Brain cells can be activated by a prosthetic hand.

Researchers from Stanford University have improved artificial hands by attaching some flexible sensors on the fingertips, which can generate some electrical signals that can communicate with our brain directly instead of via a processor or a computer to translate back the signals to our brain.

Engineers have built a flexible sensor that detects touch and, just like skin, produces electrical pulses that get faster when the pressure increases. They have also used those pulses to drive neuronal activity in a slice of mouse brain. They say the system is a more faithful replica of touch sensation than many other designs for artificial skin, making it a promising option for the development of responsive prosthetics. The main advantage, according to senior author Zhenan Bao, is that the bendy, plastic-based sensor directly produces a pattern of pulses that makes sense to the nervous system. “Previously, with plastic material, we and others in the field have been able to make sensitive touch sensors but the electrical signal that comes out from the sensor is not the right format for the brain to be able to interpret it,” she told the BBC. That means that other designs, although they have produced some remarkable results in tests with patients, have required a processor or a computer to “translate” the touch information.

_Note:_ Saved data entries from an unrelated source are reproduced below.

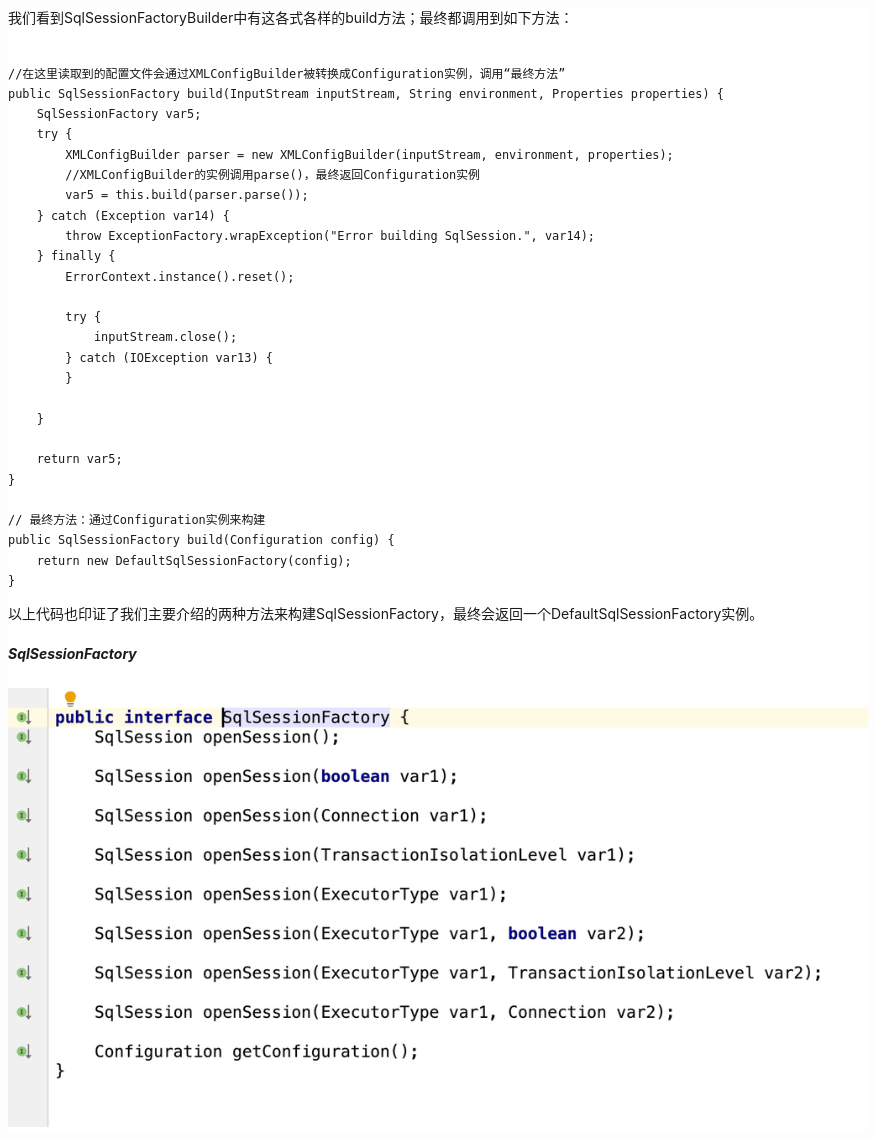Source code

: 我们看到SqlSessionFactoryBuilder中有这各式各样的build方法；最终都调用到如下方法：

```

//在这里读取到的配置文件会通过XMLConfigBuilder被转换成Configuration实例，调用“最终方法”
public SqlSessionFactory build(InputStream inputStream, String environment, Properties properties) {
    SqlSessionFactory var5;
    try {
        XMLConfigBuilder parser = new XMLConfigBuilder(inputStream, environment, properties);
        //XMLConfigBuilder的实例调用parse()，最终返回Configuration实例
        var5 = this.build(parser.parse());
    } catch (Exception var14) {
        throw ExceptionFactory.wrapException("Error building SqlSession.", var14);
    } finally {
        ErrorContext.instance().reset();

        try {
            inputStream.close();
        } catch (IOException var13) {
        }

    }

    return var5;
}

// 最终方法：通过Configuration实例来构建
public SqlSessionFactory build(Configuration config) {
    return new DefaultSqlSessionFactory(config);
}
```

以上代码也印证了我们主要介绍的两种方法来构建SqlSessionFactory，最终会返回一个DefaultSqlSessionFactory实例。

##### SqlSessionFactory

![SqlSessionFactory.png](../images/SqlSessionFactory.png)
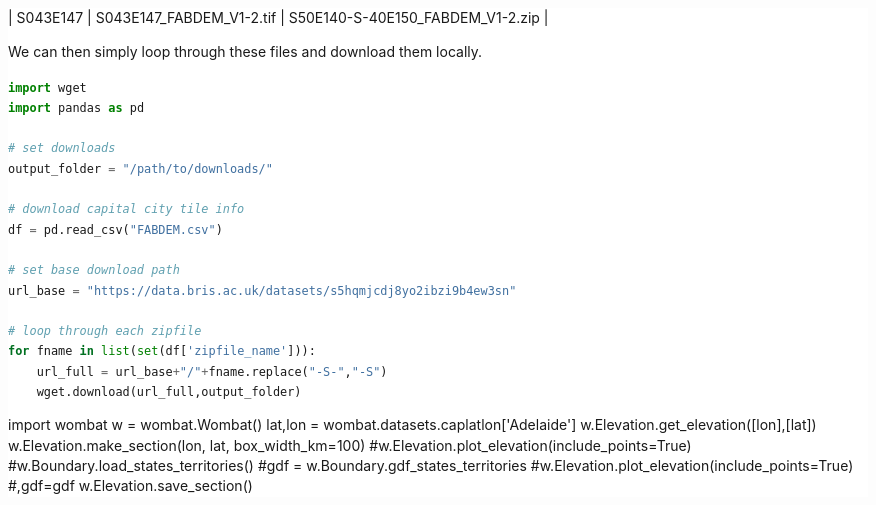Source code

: | S043E147 | S043E147_FABDEM_V1-2.tif | S50E140-S-40E150_FABDEM_V1-2.zip |

We can then simply loop through these files and download them locally.

```python
import wget
import pandas as pd

# set downloads
output_folder = "/path/to/downloads/"

# download capital city tile info
df = pd.read_csv("FABDEM.csv")

# set base download path
url_base = "https://data.bris.ac.uk/datasets/s5hqmjcdj8yo2ibzi9b4ew3sn"

# loop through each zipfile
for fname in list(set(df['zipfile_name'])):
    url_full = url_base+"/"+fname.replace("-S-","-S")
    wget.download(url_full,output_folder)
```



import wombat
w = wombat.Wombat()
lat,lon = wombat.datasets.caplatlon['Adelaide']
w.Elevation.get_elevation([lon],[lat])
w.Elevation.make_section(lon, lat, box_width_km=100)
#w.Elevation.plot_elevation(include_points=True)
#w.Boundary.load_states_territories()
#gdf = w.Boundary.gdf_states_territories
#w.Elevation.plot_elevation(include_points=True) #,gdf=gdf
w.Elevation.save_section()
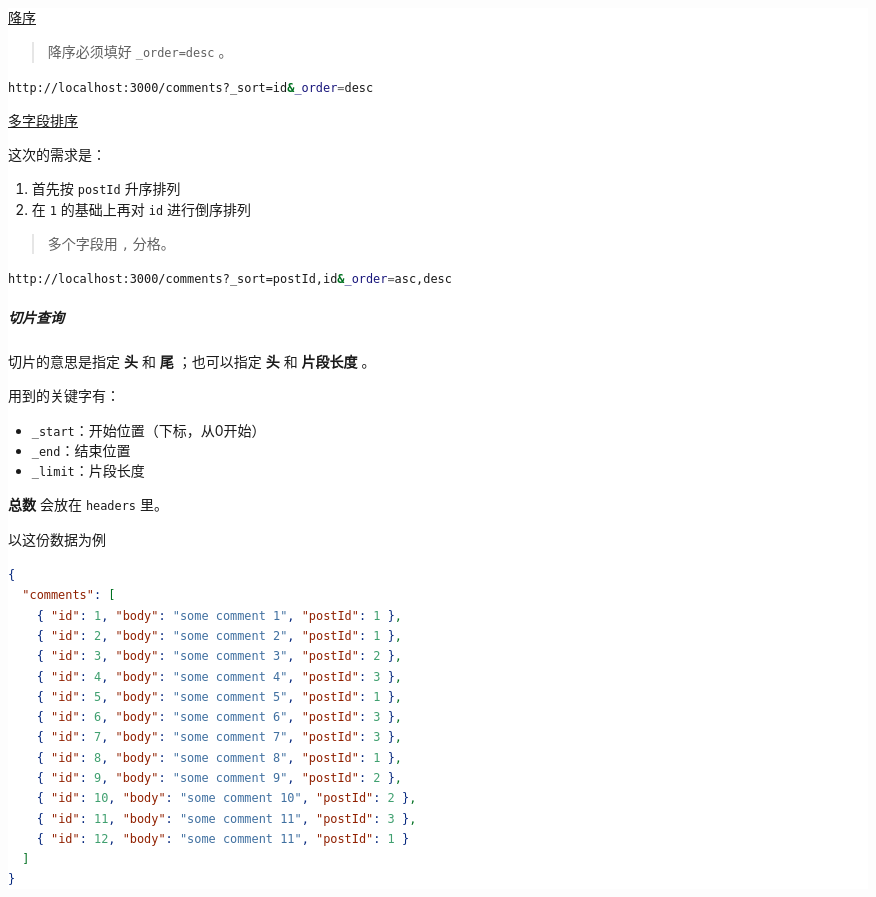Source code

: 


<u>降序</u>

> 降序必须填好 `_order=desc` 。

```sh
http://localhost:3000/comments?_sort=id&_order=desc
```





<u>多字段排序</u>

这次的需求是：

1. 首先按 `postId` 升序排列
2. 在 `1` 的基础上再对 `id` 进行倒序排列

> 多个字段用 `,` 分格。

```sh
http://localhost:3000/comments?_sort=postId,id&_order=asc,desc
```



##### 切片查询

切片的意思是指定 **头** 和 **尾** ；也可以指定 **头** 和 **片段长度** 。

用到的关键字有：

- `_start`：开始位置（下标，从0开始）
- `_end`：结束位置
- `_limit`：片段长度

**总数** 会放在 `headers` 里。

以这份数据为例

```json
{
  "comments": [
    { "id": 1, "body": "some comment 1", "postId": 1 },
    { "id": 2, "body": "some comment 2", "postId": 1 },
    { "id": 3, "body": "some comment 3", "postId": 2 },
    { "id": 4, "body": "some comment 4", "postId": 3 },
    { "id": 5, "body": "some comment 5", "postId": 1 },
    { "id": 6, "body": "some comment 6", "postId": 3 },
    { "id": 7, "body": "some comment 7", "postId": 3 },
    { "id": 8, "body": "some comment 8", "postId": 1 },
    { "id": 9, "body": "some comment 9", "postId": 2 },
    { "id": 10, "body": "some comment 10", "postId": 2 },
    { "id": 11, "body": "some comment 11", "postId": 3 },
    { "id": 12, "body": "some comment 11", "postId": 1 }
  ]
}
```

“Our sensor is now coupled with a printed, simple electronic circuit. That circuit allows our sensor to generate electrical pulses that can communicate with the brain,” said Prof Bao, a chemical engineer at Stanford University. “We see this as the first step towards using plastic materials for artificial skin on prosthetic limbs.” In the more near-term, she added, the sensors might prove useful in wearable technology. “They are very thin and flexible, and are also stretchy. So you could mount a sensor on your skin and use it to detect vital signs like heartbeat and blood pressure. “The heart of the design is a layer of flexible, rubbery polymer, laced with carbon nanotubes and shaped into tiny pyramids. When the sensor gets squashed, this semi-conductive layer offers a read-out of the pressure. “When pressure is applied, the pyramids are deformed,” Prof Bao explained. “The top becomes more flat, and this changes the amount of current that can flow through these pyramids.”

Beneath that layer is an inkjet-printed circuit, called an oscillator, which turns the variable current into a train of pulses. With more pressure and more current, the rate of the pulses goes up. To show that this signal could communicate reliably with the nervous system, Prof Bao and her colleagues passed it to a blue LED and shone the light onto a slice of brain from a mouse. There, a subset of brain cells had been engineered to respond to this stimulation, by expressing a light-sensitive channel that floods the cell with charge when hit by blue photons. Sure enough, when the scientists measured the impulses of individual cells within the slice, they saw a faithful readout of the pulses being produced by the touch sensor, and flashed by the light even when they were rattling out at 200 pulses per second. This light-based technique is referred to as “optogenetics” and is used by neuroscientists for all sorts of experiments, including manipulating memories by driving activity in specific sets of neurons. Prof Bao’s team chose it because delivering electricity directly to nerve cells is often problematic. “Electrodes are made of hard material and they tend to damage neuronal cells,” she said. “But using this technique, we don’t have to directly contact the neurons.”

In the future, stem cell technology could generate an optogenetic interface for technology like the new sensors. Alternatively, Prof Bau said, there might be improved ways to deliver the electrical impulse directly. “There are quite a lot of developments right now in soft electrodes, for better bio-interfaces. That could be another approach.” Polina Anikeeva, a materials scientist at the Massachusetts Institute of Technology, wrote a commentary for Science about the new sensors. She told BBC News the Stanford team’s optogenetic demonstration was exciting. “A number of companies and clinical trials are already exploring optogenetics as an alternative to electrical stimulation,” Prof Anikeeva said. “As the efficacy and safety of the method becomes better understood, it is not unrealistic to envision more applications of optogenetic neural stimulation in prosthetic interfaces, but it is going to take time and effort.”